Pour rien au monde je n’accepterais de sacrifier mon heure et demie de jouissance radiophonique.
Je loue, que dis-je, je porte aux nues votre travail journalistique, vos enquêtes fouillées, vos réflexions pertinentes, votre travail acharné, votre déontologie professionnelle absolue, votre passion indéfectible, votre objectivité sans faille, bref votre perfection.
Une perfection jamais prise en faille jusqu’à ce triste dimanche 15 mars 2009 où vous vous en êtes pris au symbole consubstantiel du pays qui vous nourrit : le citoyen-soldat. Un citoyen-soldat que vous avez méprisé, humilié et bafoué en annonçant péremptoirement dans le cadre d’une interview du père de la meilleure armée du monde qui divulguait sa première mesure de modernisation du matériel militaire par la remise à la troupe du nouveau couteau militaire vert :
« Nos soldats seront enfin camouflés pour déboucher leurs bouteilles »
Quel mensonge ! Quelle trahison ! Quelle ignominie ! Quelle infamie ! Quelle abjection que ces propos révisionnistes.
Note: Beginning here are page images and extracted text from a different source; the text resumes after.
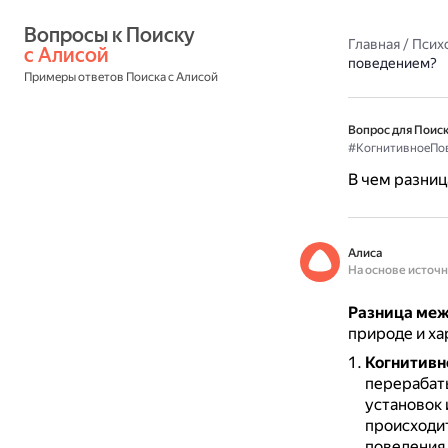
Вопросы к Поиску 
Главная
/
Псих
с Алисой
поведением?
Примеры ответов Поиска с Алисой
Вопрос для Поиск
#КогнитивноеПо
В чем разни
Алиса
На основе источ
Разница меж
природе и ха
Когнитивн
перерабат
установок 
происходит
поведения,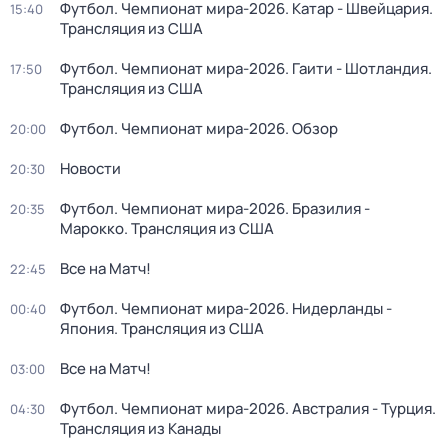
Футбол. Чемпионат мира-2026. Катар - Швейцария.
15:40
Трансляция из США
Футбол. Чемпионат мира-2026. Гаити - Шотландия.
17:50
Трансляция из США
Футбол. Чемпионат мира-2026. Обзор
20:00
Новости
20:30
Футбол. Чемпионат мира-2026. Бразилия -
20:35
Марокко. Трансляция из США
Все на Матч!
22:45
Футбол. Чемпионат мира-2026. Нидерланды -
00:40
Япония. Трансляция из США
Все на Матч!
03:00
Футбол. Чемпионат мира-2026. Австралия - Турция.
04:30
Трансляция из Канады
Comment est-il possible que vous, grands déboucheurs de bouteilles du dimanche matin – ne dites pas le contraire, je vous en ai apporté quelques-unes à vos débuts et je sais très bien que vous continuez –, ne sachiez pas que le couteau suisse du soldat ne possède PAS de tire-bouchon. Un tire-bouchon que la meilleure armée du monde réserve à son élite, à sa fine fleur, à sa crème, à son aristocratie … à ses officiers.
Comment se fait-il que vous ayez pu vous fourvoyer de cette manière ? Etes-vous tous des officiers ou des anciens officiers de la meilleure armée du monde ? Avez-vous touché des pots de vin d’Armasuisse ? Etes-vous devenus les taupes radiophoniques de la Société suisse des officiers ? Entretenez-vous des relations inavouables avec le père de la meilleure armée du monde ?
Je n’en sais trop rien, mais une chose est certaine, en insinuant que le citoyen-soldat suisse boit pendant qu’il remplit son devoir tout en vous jetant vous-même une lampée de blanc derrière la cravate, vous m’avez terriblement et irrémédiablement déçu.
Ainsi, à partir de maintenant et dorénavant, vous êtes dissous, fondus dans le paysage médiatique romand comme le couteau suisse s’est fondu dans la grisaille verdâtre du matériel de notre glorieuse meilleure armée du monde. Tout comme lui, vous avez perdu votre magnifique éclat métallique et vous avez disparu phagocyté dans la masse des médias. Vous êtes devenus inexistants, rayés des écrans radars et de mes rendez-vous radiophoniques. Je ne vous écouterai plus jamais, vils et viles fossoyeurs du plus beau symbole de notre pays.
Je vous adresse mes salutations les plus dédaigneuses et vous souhaite vivement de vous retrouver un dimanche matin sans tire-bouchon.